Dataset entries:
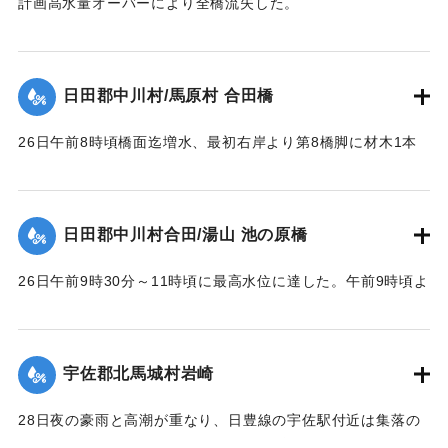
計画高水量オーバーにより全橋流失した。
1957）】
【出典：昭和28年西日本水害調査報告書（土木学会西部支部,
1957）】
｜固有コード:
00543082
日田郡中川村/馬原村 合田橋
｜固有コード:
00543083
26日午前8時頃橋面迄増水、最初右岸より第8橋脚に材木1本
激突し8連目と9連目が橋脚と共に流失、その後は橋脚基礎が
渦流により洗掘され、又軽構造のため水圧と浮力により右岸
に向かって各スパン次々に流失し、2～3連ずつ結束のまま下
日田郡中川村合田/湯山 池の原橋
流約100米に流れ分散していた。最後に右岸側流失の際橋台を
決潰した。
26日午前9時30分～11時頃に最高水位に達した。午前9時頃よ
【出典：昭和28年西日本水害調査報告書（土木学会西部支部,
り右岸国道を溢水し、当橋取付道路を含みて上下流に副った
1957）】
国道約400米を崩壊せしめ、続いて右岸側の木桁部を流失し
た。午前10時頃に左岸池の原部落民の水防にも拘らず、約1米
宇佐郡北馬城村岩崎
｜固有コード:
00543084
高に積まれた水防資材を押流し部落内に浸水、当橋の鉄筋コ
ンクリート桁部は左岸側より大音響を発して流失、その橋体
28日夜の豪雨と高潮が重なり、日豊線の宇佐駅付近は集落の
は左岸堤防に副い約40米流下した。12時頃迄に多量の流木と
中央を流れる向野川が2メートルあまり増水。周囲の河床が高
--
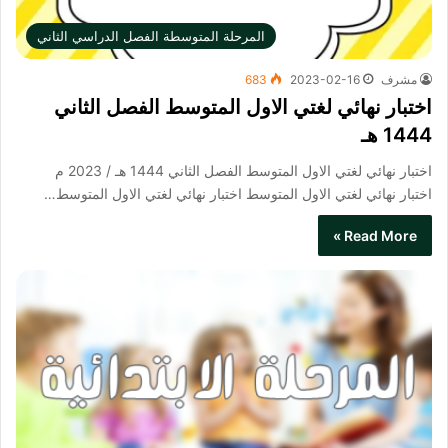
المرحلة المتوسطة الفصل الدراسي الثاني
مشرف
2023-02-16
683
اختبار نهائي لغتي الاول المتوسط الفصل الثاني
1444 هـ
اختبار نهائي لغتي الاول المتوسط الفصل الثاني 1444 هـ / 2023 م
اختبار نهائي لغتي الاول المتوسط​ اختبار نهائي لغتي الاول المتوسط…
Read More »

ABOUT THIS EXERCISE:
Retype the lines of the rows above verbatim, beginning with the line that contains "計画高水量オーバーにより全橋流失した。" and continuing through the line that contains "中央を流れる向野川が2メートルあまり増水。周囲の河床が高", with both of those lines included.

SOLUTION TO THIS TASK:
計画高水量オーバーにより全橋流失した。
1957）】
【出典：昭和28年西日本水害調査報告書（土木学会西部支部,
1957）】
｜固有コード:
00543082
日田郡中川村/馬原村 合田橋
｜固有コード:
00543083
26日午前8時頃橋面迄増水、最初右岸より第8橋脚に材木1本
激突し8連目と9連目が橋脚と共に流失、その後は橋脚基礎が
渦流により洗掘され、又軽構造のため水圧と浮力により右岸
に向かって各スパン次々に流失し、2～3連ずつ結束のまま下
日田郡中川村合田/湯山 池の原橋
流約100米に流れ分散していた。最後に右岸側流失の際橋台を
決潰した。
26日午前9時30分～11時頃に最高水位に達した。午前9時頃よ
【出典：昭和28年西日本水害調査報告書（土木学会西部支部,
り右岸国道を溢水し、当橋取付道路を含みて上下流に副った
1957）】
国道約400米を崩壊せしめ、続いて右岸側の木桁部を流失し
た。午前10時頃に左岸池の原部落民の水防にも拘らず、約1米
宇佐郡北馬城村岩崎
｜固有コード:
00543084
高に積まれた水防資材を押流し部落内に浸水、当橋の鉄筋コ
ンクリート桁部は左岸側より大音響を発して流失、その橋体
28日夜の豪雨と高潮が重なり、日豊線の宇佐駅付近は集落の
は左岸堤防に副い約40米流下した。12時頃迄に多量の流木と
中央を流れる向野川が2メートルあまり増水。周囲の河床が高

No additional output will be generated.